In the past decade, it is thought by those working on conservation, world orangutan numbers have been halved to between 50,000 and 60,000 in the wild.

“We have to fight or there will be no orangutans left in the wild,” said Dr Biruté, now married to a Dayak farmer.

When our volunteer time expired, others got their flights out but I had a week to spare and stayed on with the second of the two pilot groups. The nine of us quickly got to work on the walkway and we were within sneezing distance of finishing it by the time I had to leave. Not that anyone had been sneezing or doing anything else that could get them locked up…

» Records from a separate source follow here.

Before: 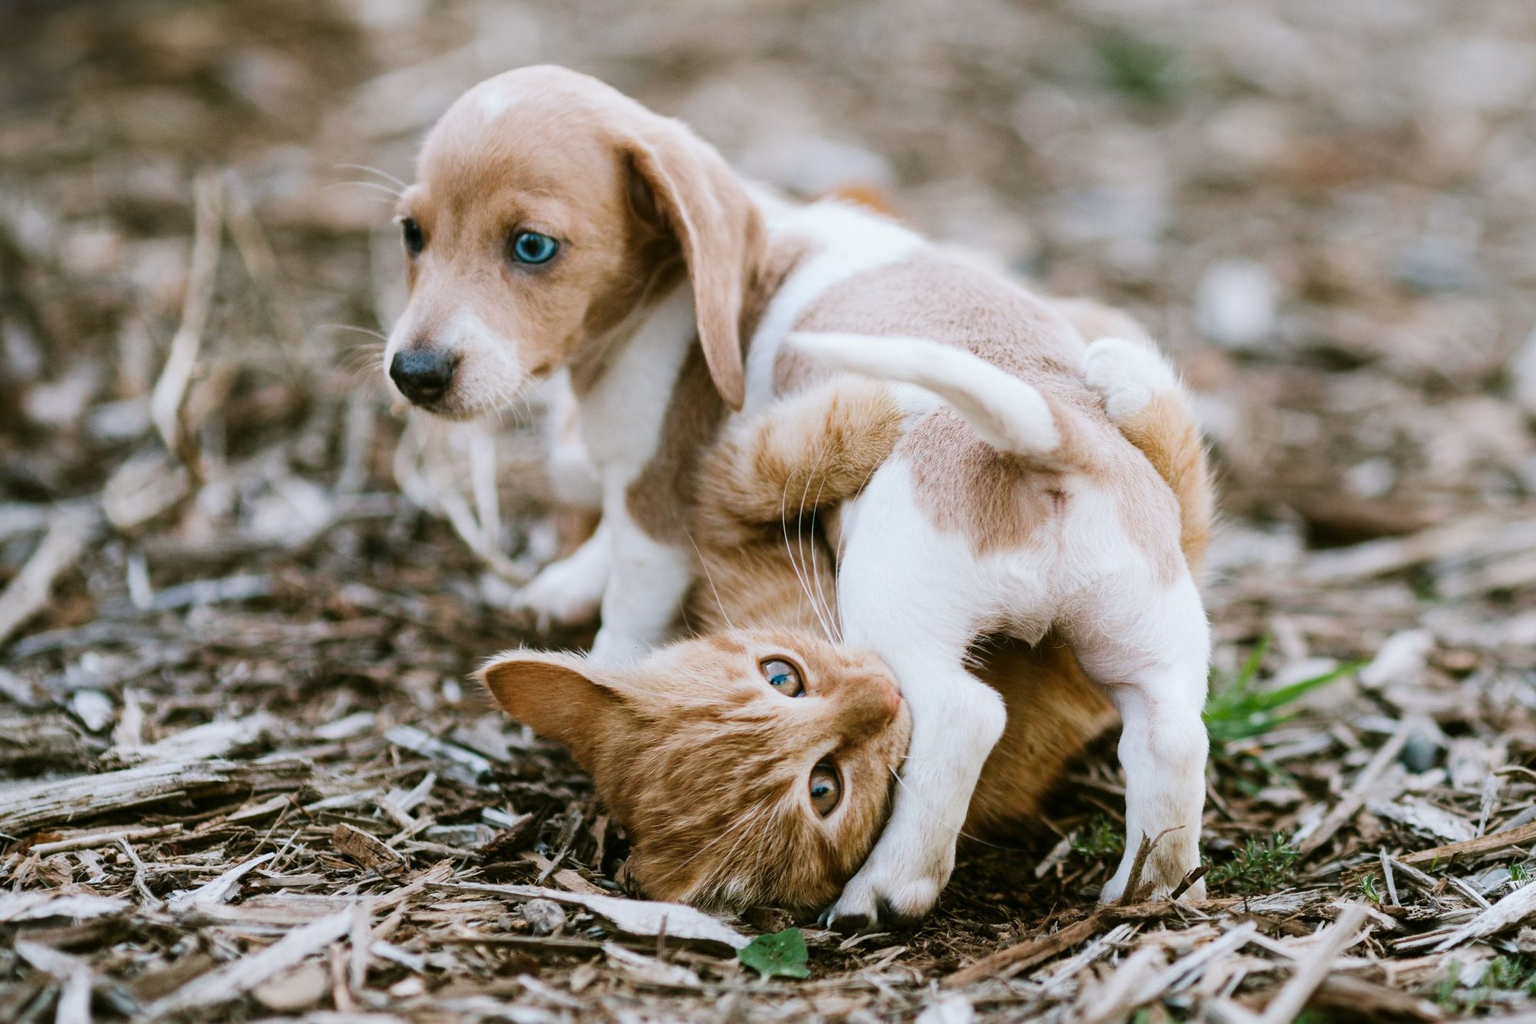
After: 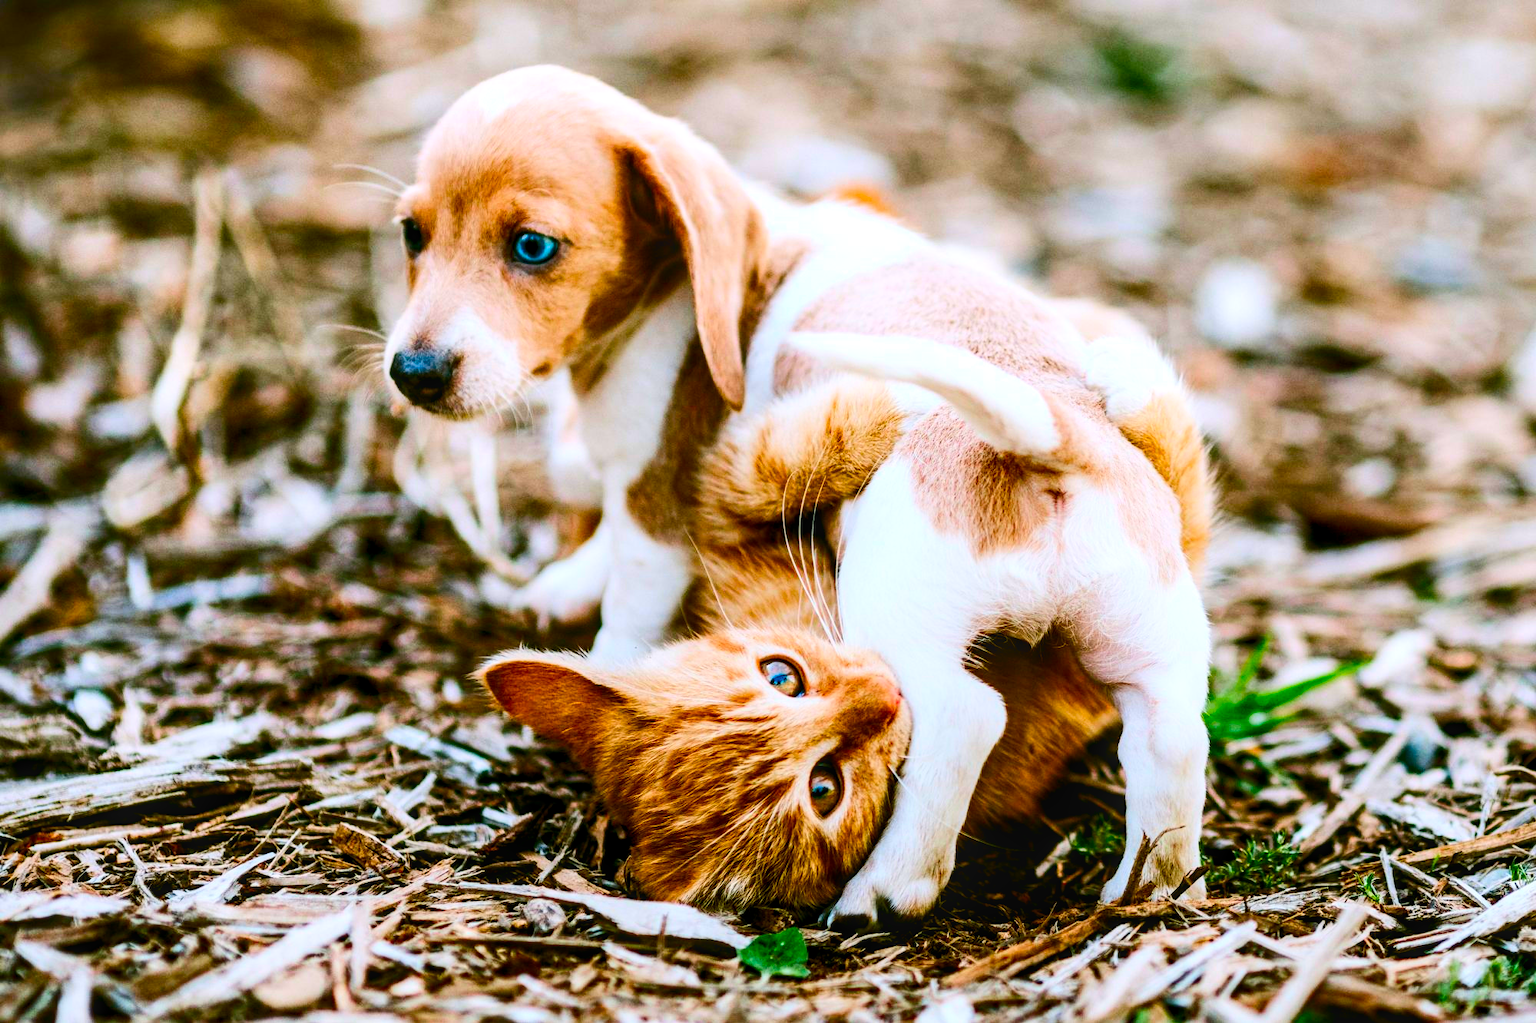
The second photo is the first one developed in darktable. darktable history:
contrast brightness saturation: contrast 0.26, brightness 0.02, saturation 0.87
local contrast: on, module defaults
color balance rgb: global offset › luminance -0.51%, perceptual saturation grading › global saturation 27.53%, perceptual saturation grading › highlights -25%, perceptual saturation grading › shadows 25%, perceptual brilliance grading › highlights 6.62%, perceptual brilliance grading › mid-tones 17.07%, perceptual brilliance grading › shadows -5.23%
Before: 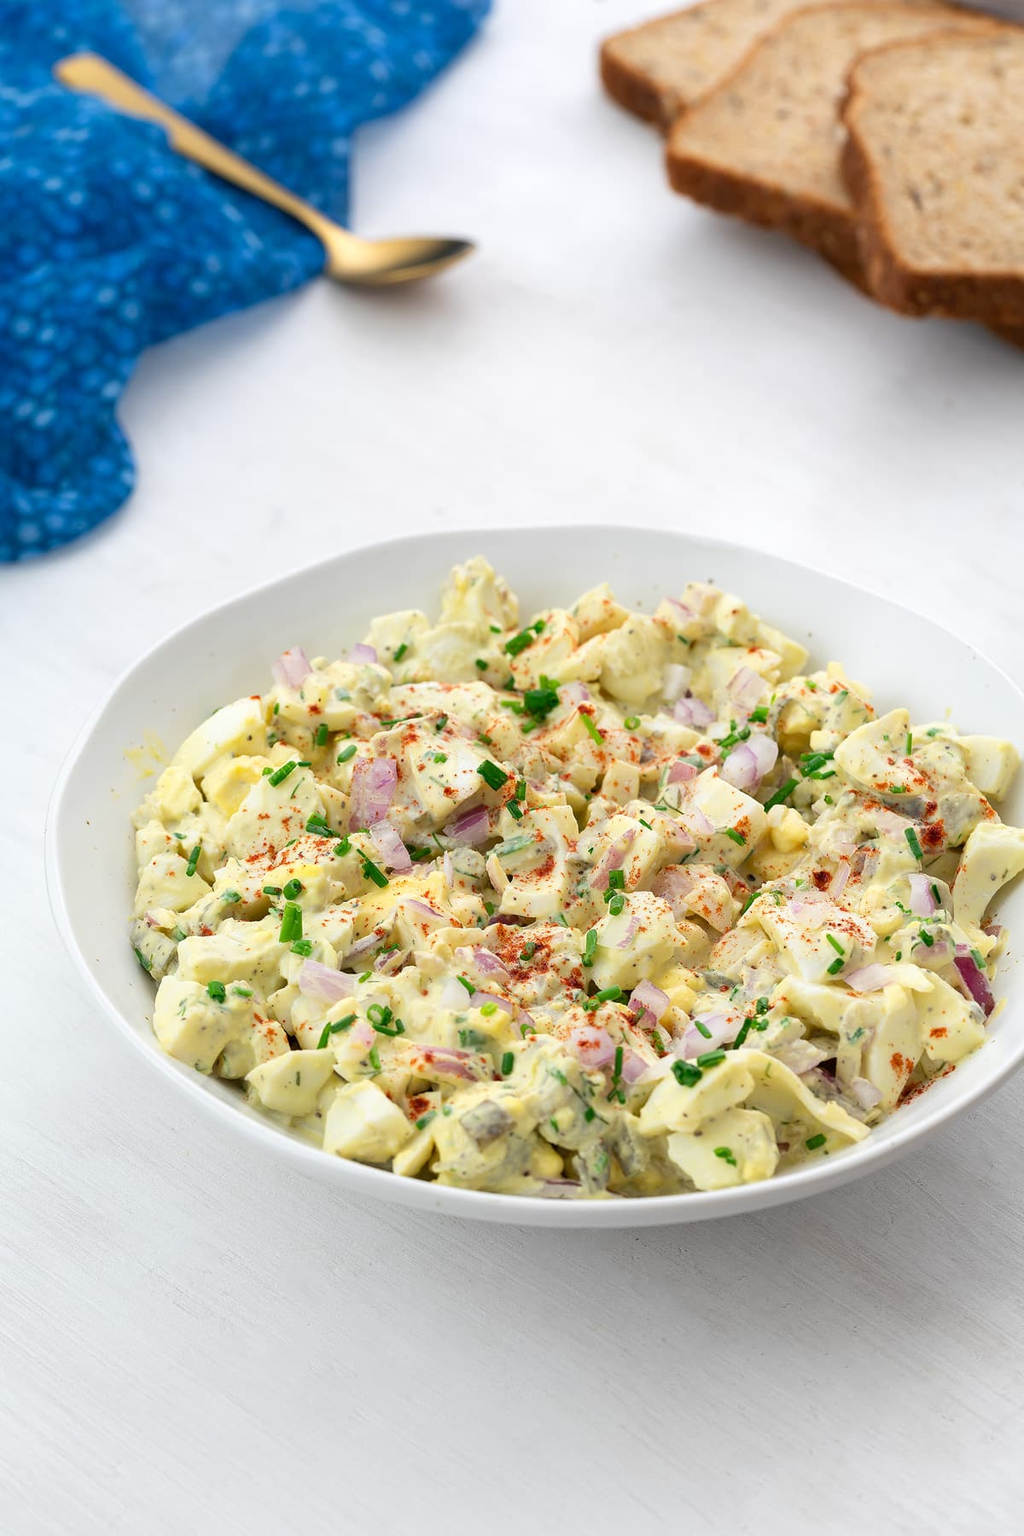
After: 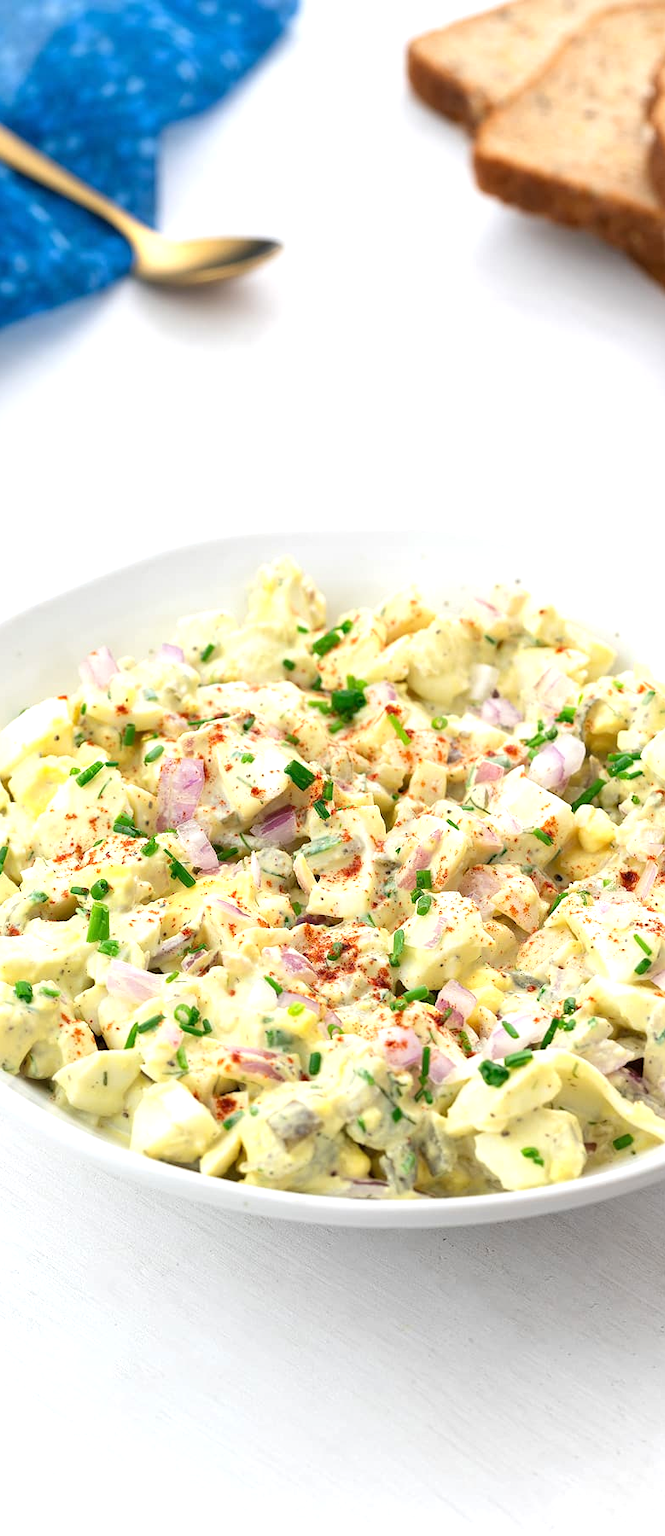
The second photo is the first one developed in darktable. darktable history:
crop and rotate: left 18.886%, right 16.047%
exposure: exposure 0.525 EV, compensate highlight preservation false
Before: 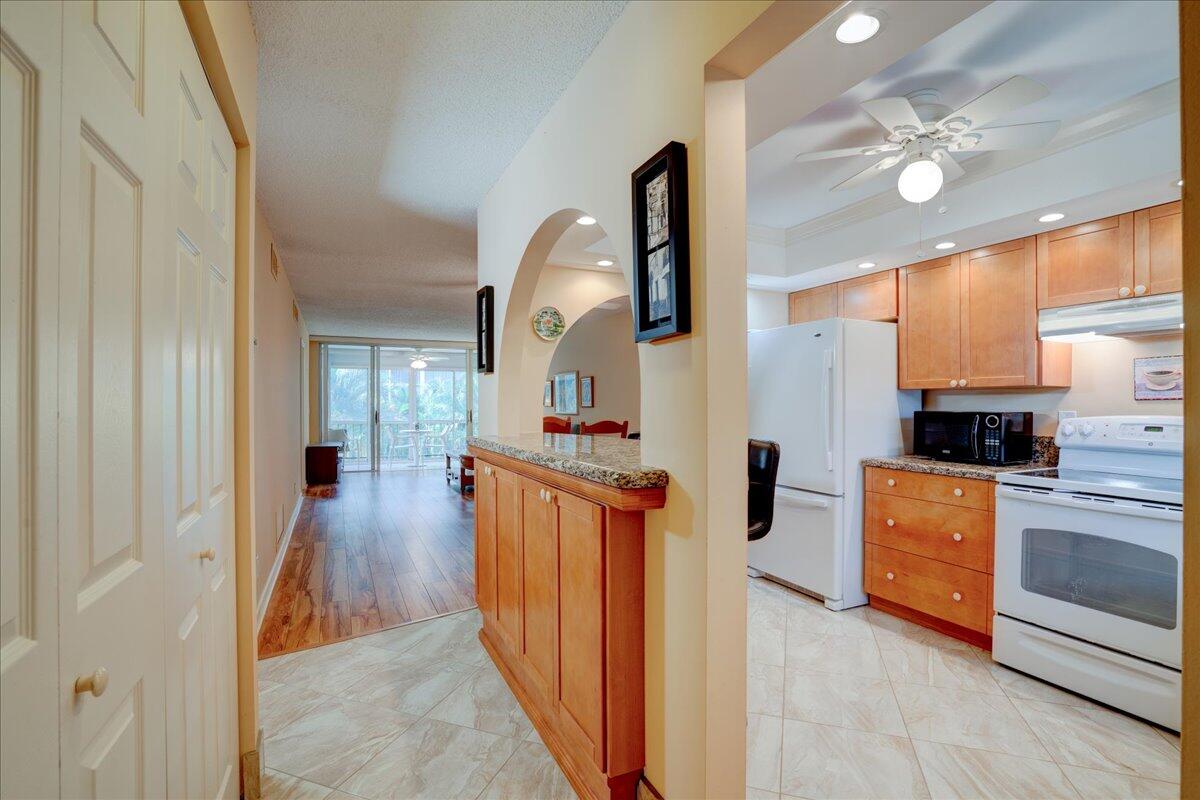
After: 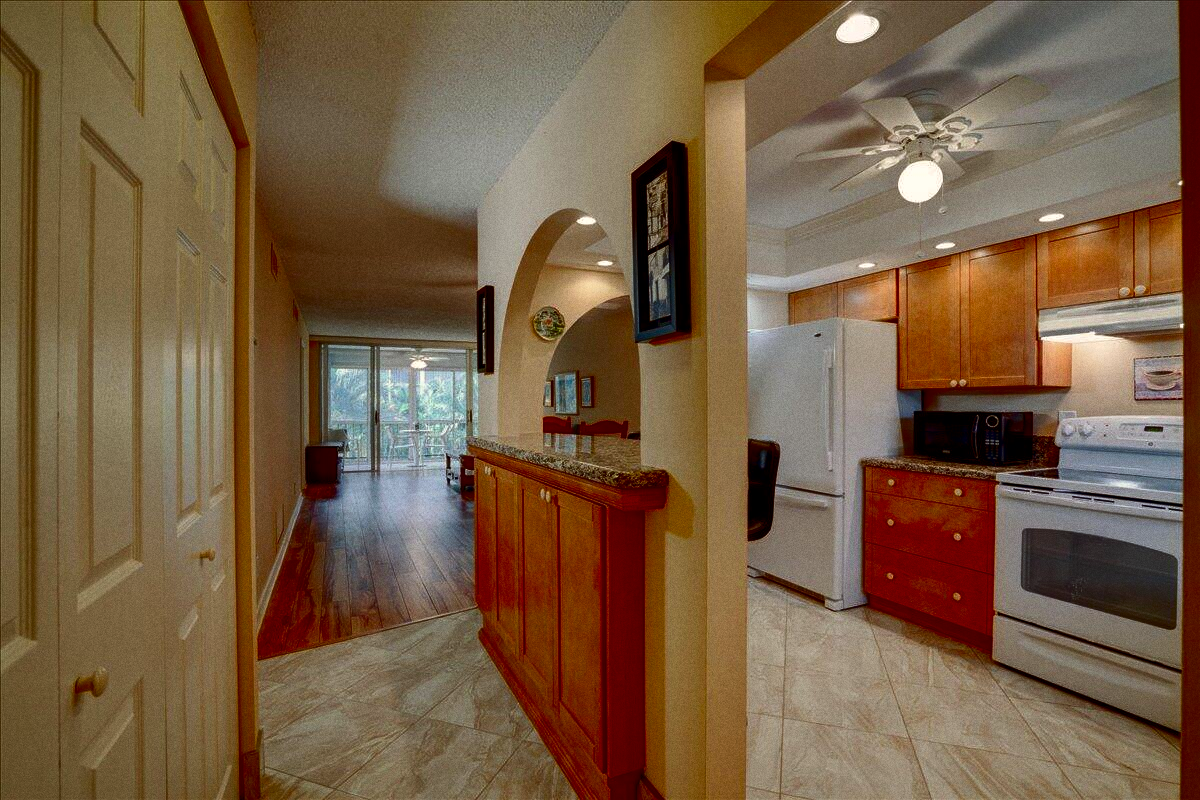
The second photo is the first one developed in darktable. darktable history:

As my turn came to move on, I felt it had been worthwhile, an adventure where we had risen above misfortune, and socially rewarding with both groups getting the best out of the opportunities for doing some good and having a good time.

All the farewells – group members, OFI people and Dayak ‘locals’ who cooked and helped – were sad, but one was strange beyond the ordinary. I got quite fond of our fish-eating crocodile, which loved the pit so much he spent almost all his time submerged in it. I used to see just his snout, sometimes, when I called in to check how he and the other three crocs were doing.

But on the morning I left, I went along to the pit and stood for a short time and he surfaced, turned round, swam to the end nearest to me and just stayed on the surface facing me until I went. Coincidence, I guess… but it felt like he was saying goodbye.